JURANVILLE, 2015, LCEDL

TRINITE, Christ, Finitude, Existence

La philosophie est-elle capable, par elle-seule, de remettre en cause le système sacrificiel qui a débouché sur la condamnation de Socrate, puis à une échelle plus universelle, sur le sacrifice du Christ ? La philosophie ne peut espérer faire reconnaître son savoir par tous en raison de la finitude radicale qui subsiste, quelque soit l'émancipation qu'elle propose au nom de la raison - l'altérité et l'universalité de celle-ci n'étant que partielle. La dénonciation de l'injustice n'est jamais suffisante tant qu'elle n'émane pas de l'Autre absolu, ce qu'accomplit le "médiateur" divin en la personne du Fils. Il s'agit pour l'homme de parvenir à une autonomie réelle lui permettant d'assumer la finitude radicale, le péché même de n'en rien vouloir savoir. Maintenant pourquoi la trinité, pourquoi le Fils ? Ce n'est que dans l'imitation du Fils que l'homme peut se libérer de la faute qu'il a tendance, névrotiquement, à attribuer au Père, lui l'enfant exclu de la "scène primitive", victime du père réel. C'est ainsi que la Création du Père (cause matérielle) ne peut s'accomplir que par la Révélation du Fils (cause formelle) ; et la paternité du Père ne peut être reconnue, depuis la créature, que par la médiation du Fils, fils engendré (et certes non créé) comme Verbe à partir de la Chair du Père. Le Verbe se déploie (c'est la "cause finale", selon Schelling) par le Saint-Esprit qui procède identiquement des deux premières Personnes, qui est leur Amour parfait, et qui entraîne les hommes également dans l'Amour et la vie de l'esprit. Cette vérité trinitaire, que Schelling a rapporté aux trois causes citées, Saint-Paul l'avait résumée par la formule : « Toute chose est de lui, par lui et pour lui. » La philosophie y puise sa définition de l'existence comme identité dans la relation à l'Autre et à partir de cette relation.

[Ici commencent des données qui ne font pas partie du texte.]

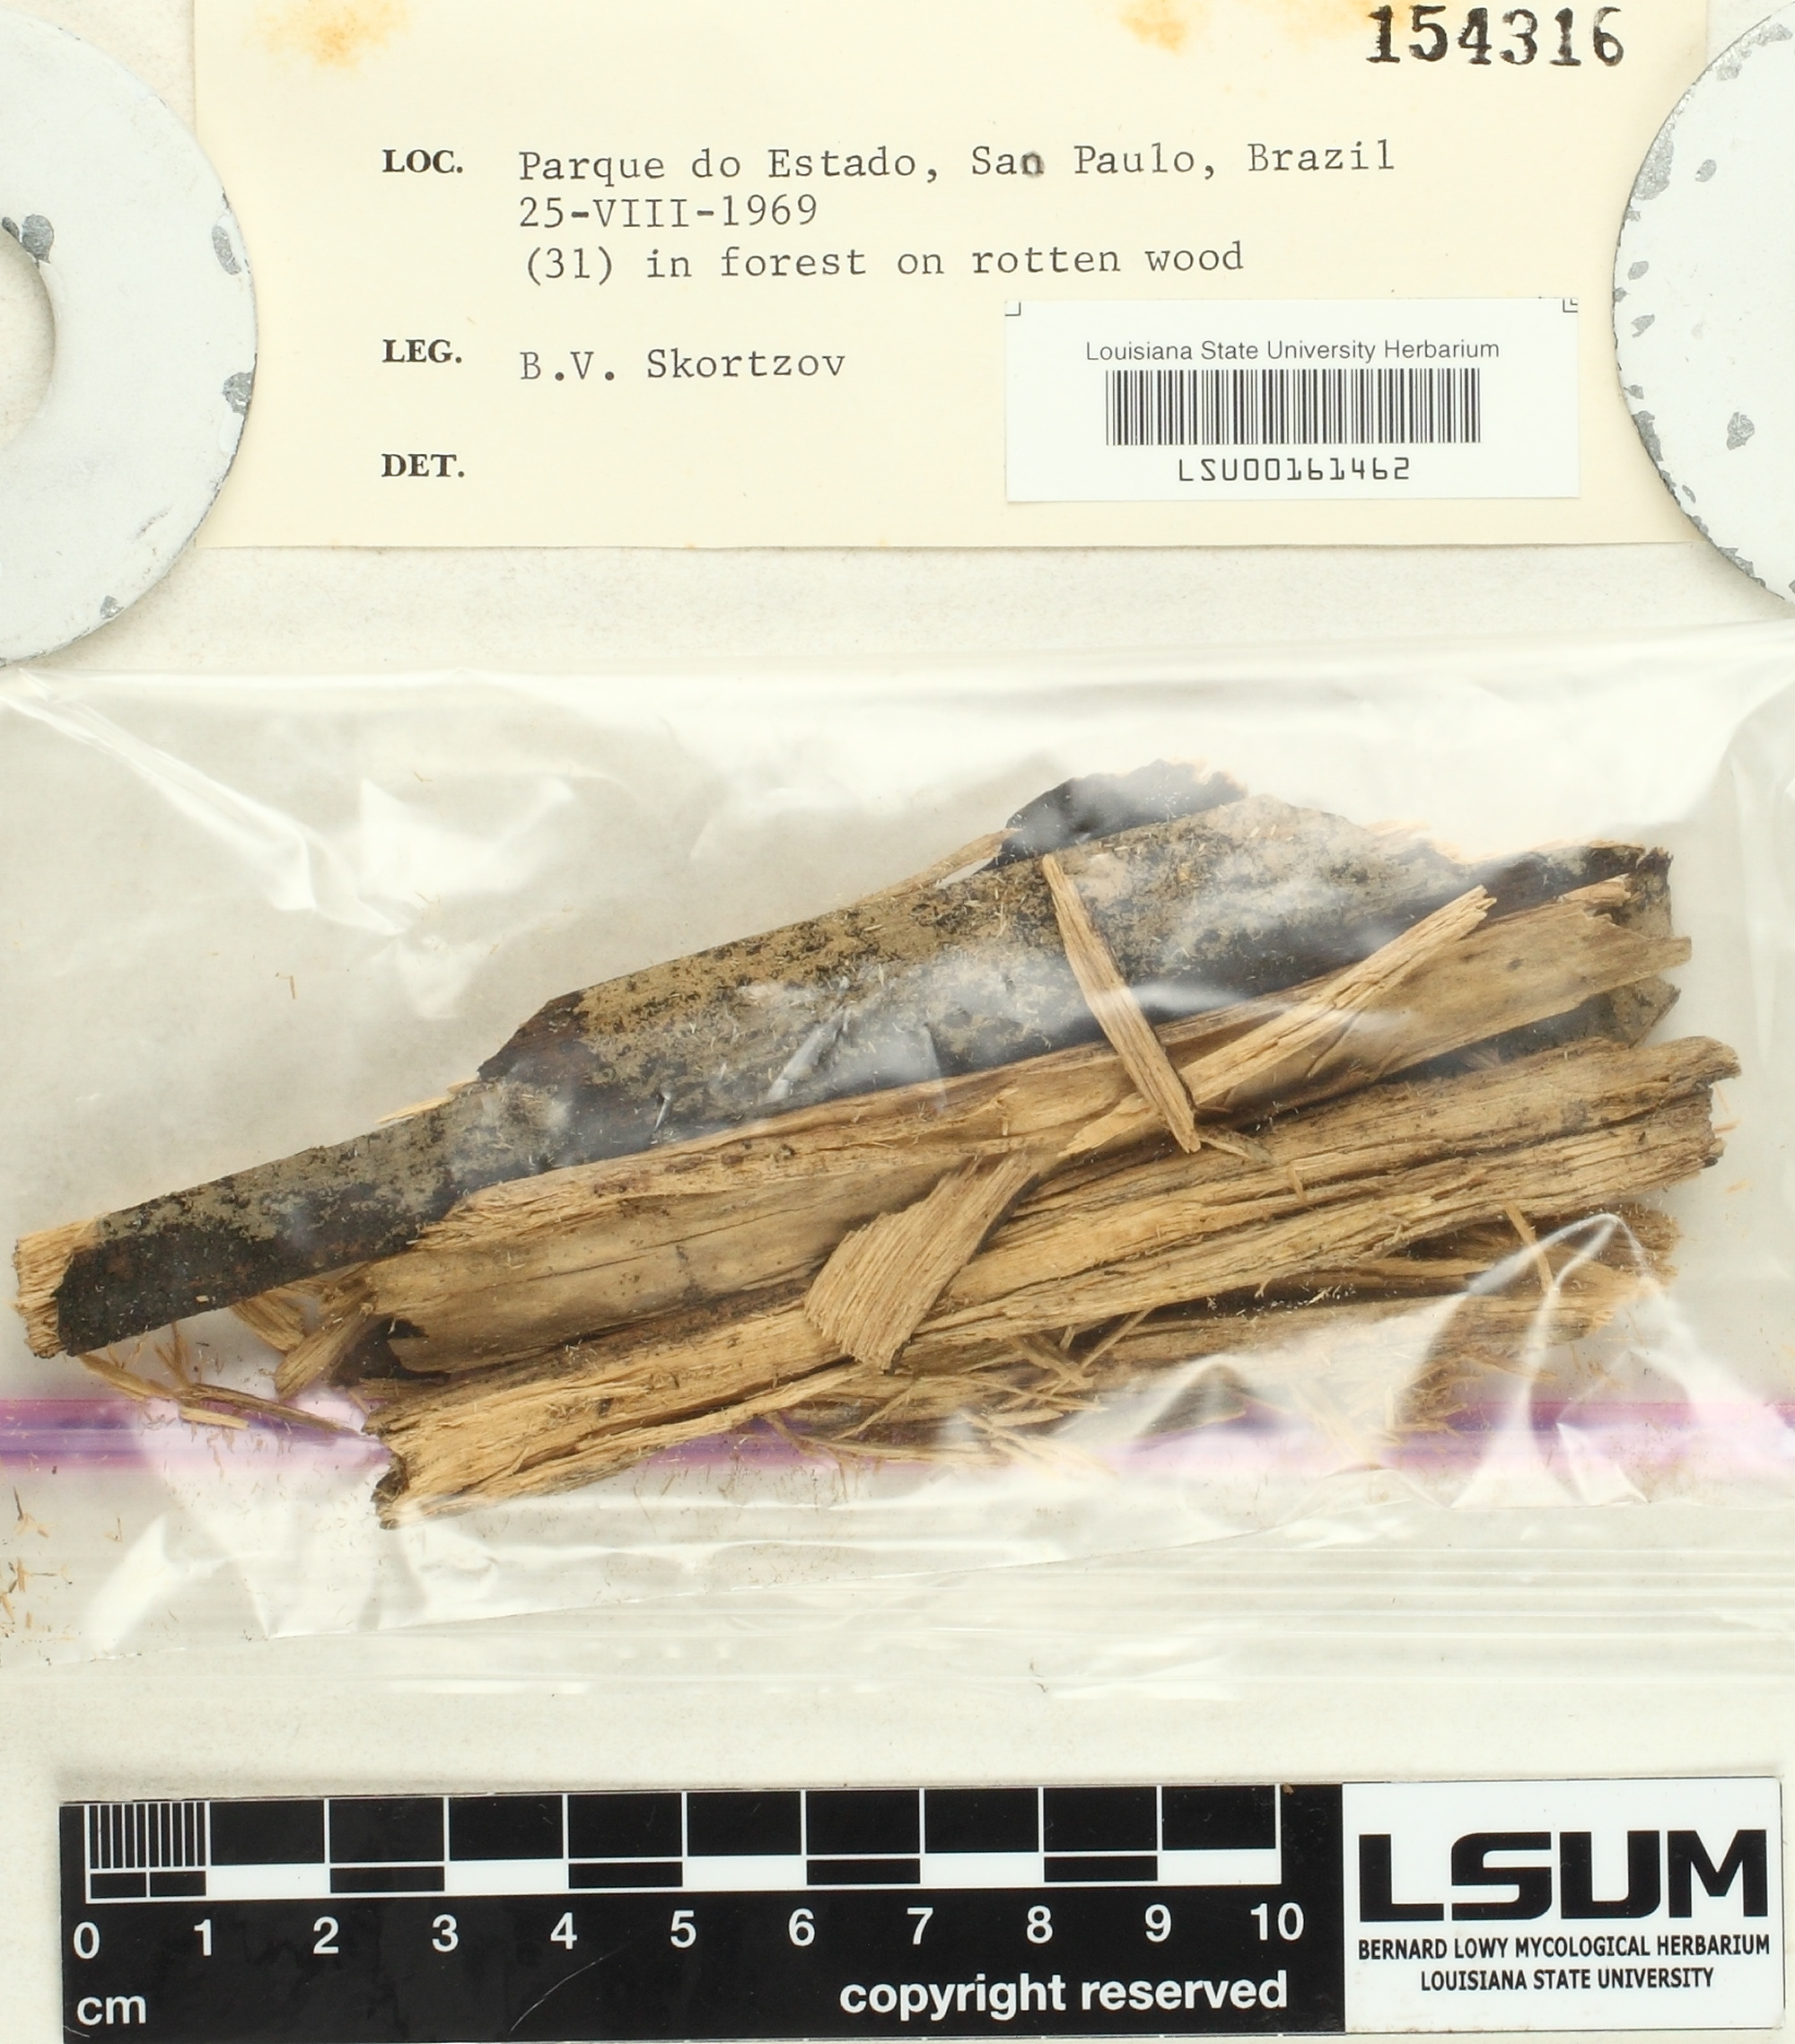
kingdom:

"Les hommes ne peuvent donc aller jusqu’au bout de leur libération du système sacrificiel que dans la mesure où ils entrent dans l’imitation de l’Autre absolu comme Fils, s’affrontent par amour à leur finitude radicale et l’assument heureusement. Ce qui les fait participer à la vie de cet Autre comme Esprit : l’Esprit procède du Père et du Fils et est leur amour en tant que cet amour est, en celui qui engendre et en celui qui est engendré, tout à fait identique ; l’Esprit, dit aussi Schelling, est « ce qui entraîne tout le mouvement » – cause finale. L’Autre absolu apparaît alors dans sa vérité trinitaire. Cette vérité trinitaire, la révélation chrétienne l’a proclamée. Et saint Paul l’a scellée par la formule : « Toute chose est de lui, par lui et pour lui. »  Elle correspond exactement au Dieu supposé par l’affirmation de l’existence  : car l’existence est non pas identité close, mais identité dans la relation à l’Autre et à partir de cette relation. Cette vérité trinitaire, Rosenzweig l’a rejointe, avec son ternaire de la Création, de la Révélation et de la Rédemption. Ainsi peut-on dire : dans la Rédemption, le Verbe se déploie, parmi les hommes, en dialogue universel."